La inseguridad en las rutas viales de Jalisco ha cobrado una nueva víctima de alto perfil, generando una profunda consternación en el sector empresarial mexicano.
La Fiscalía del Estado ratificó recientemente el hallazgo sin vida de Adrián Corona, quien fuera el presidente del emblemático Grupo Corona.
El cuerpo del empresario, originario de Tonaya, fue localizado en el municipio de Atenguillo tras un operativo de búsqueda que comenzó días antes.
El fatídico suceso se originó el 27 de diciembre, mientras Corona se dirigía hacia Puerto Vallarta en compañía de su esposa e hijos.
La travesía familiar fue interrumpida violentamente en el sector conocido como Crucero Volcanes, donde un comando armado interceptó su vehículo.
Tras despojar a los presentes de sus pertenencias, los delincuentes privaron de la libertad al líder tequilero, dejando a sus familiares abandonados en el lugar del asalto.
A pesar de que los captores no emitieron una solicitud de rescate tras el secuestro, las autoridades desplegaron patrullajes en la zona.

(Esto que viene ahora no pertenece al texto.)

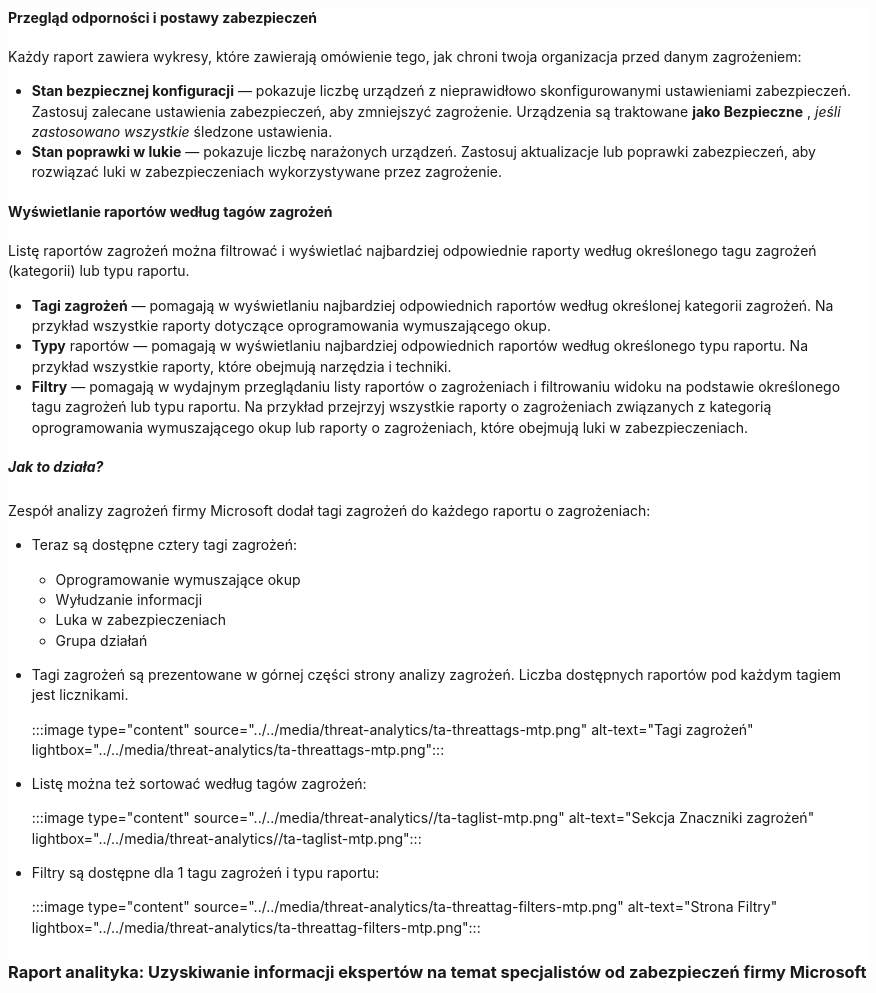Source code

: #### <a name="review-security-resilience-and-posture"></a>Przegląd odporności i postawy zabezpieczeń

Każdy raport zawiera wykresy, które zawierają omówienie tego, jak chroni twoja organizacja przed danym zagrożeniem:

- **Stan bezpiecznej konfiguracji** — pokazuje liczbę urządzeń z nieprawidłowo skonfigurowanymi ustawieniami zabezpieczeń. Zastosuj zalecane ustawienia zabezpieczeń, aby zmniejszyć zagrożenie. Urządzenia są traktowane **jako Bezpieczne** , _jeśli zastosowano wszystkie_ śledzone ustawienia.
- **Stan poprawki w lukie** — pokazuje liczbę narażonych urządzeń. Zastosuj aktualizacje lub poprawki zabezpieczeń, aby rozwiązać luki w zabezpieczeniach wykorzystywane przez zagrożenie.

#### <a name="view-reports-per-threat-tags"></a>Wyświetlanie raportów według tagów zagrożeń

Listę raportów zagrożeń można filtrować i wyświetlać najbardziej odpowiednie raporty według określonego tagu zagrożeń (kategorii) lub typu raportu.

- **Tagi zagrożeń** — pomagają w wyświetlaniu najbardziej odpowiednich raportów według określonej kategorii zagrożeń. Na przykład wszystkie raporty dotyczące oprogramowania wymuszającego okup.
- **Typy** raportów — pomagają w wyświetlaniu najbardziej odpowiednich raportów według określonego typu raportu. Na przykład wszystkie raporty, które obejmują narzędzia i techniki.
- **Filtry** — pomagają w wydajnym przeglądaniu listy raportów o zagrożeniach i filtrowaniu widoku na podstawie określonego tagu zagrożeń lub typu raportu. Na przykład przejrzyj wszystkie raporty o zagrożeniach związanych z kategorią oprogramowania wymuszającego okup lub raporty o zagrożeniach, które obejmują luki w zabezpieczeniach.

##### <a name="how-does-it-work"></a>Jak to działa?

Zespół analizy zagrożeń firmy Microsoft dodał tagi zagrożeń do każdego raportu o zagrożeniach:

- Teraz są dostępne cztery tagi zagrożeń:
  - Oprogramowanie wymuszające okup
  - Wyłudzanie informacji
  - Luka w zabezpieczeniach
  - Grupa działań
- Tagi zagrożeń są prezentowane w górnej części strony analizy zagrożeń. Liczba dostępnych raportów pod każdym tagiem jest licznikami.

  :::image type="content" source="../../media/threat-analytics/ta-threattags-mtp.png" alt-text="Tagi zagrożeń" lightbox="../../media/threat-analytics/ta-threattags-mtp.png":::

- Listę można też sortować według tagów zagrożeń:

  :::image type="content" source="../../media/threat-analytics//ta-taglist-mtp.png" alt-text="Sekcja Znaczniki zagrożeń" lightbox="../../media/threat-analytics//ta-taglist-mtp.png":::

- Filtry są dostępne dla 1 tagu zagrożeń i typu raportu:

  :::image type="content" source="../../media/threat-analytics/ta-threattag-filters-mtp.png" alt-text="Strona Filtry" lightbox="../../media/threat-analytics/ta-threattag-filters-mtp.png":::

### <a name="analyst-report-get-expert-insight-from-microsoft-security-researchers"></a>Raport analityka: Uzyskiwanie informacji ekspertów na temat specjalistów od zabezpieczeń firmy Microsoft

Lamentablemente, el 29 de diciembre el cuerpo de Corona fue hallado a la orilla de la vía pública con signos evidentes de violencia y heridas de bala.
Una vez concluidos los peritajes genéticos y las diligencias de ley, los restos fueron entregados a sus allegados para proceder con los servicios fúnebres.
Adrián Corona no solo era reconocido por dirigir una de las casas productoras de destilados más importantes de la región, sino también por su papel como promotor de la calidad del tequila y el mezcal a nivel internacional.
Actualmente, la Fiscalía mantiene una carpeta de investigación abierta para identificar a los autores materiales de este crimen que vuelve a poner bajo la lupa la vigilancia en los tramos carreteros de la entidad.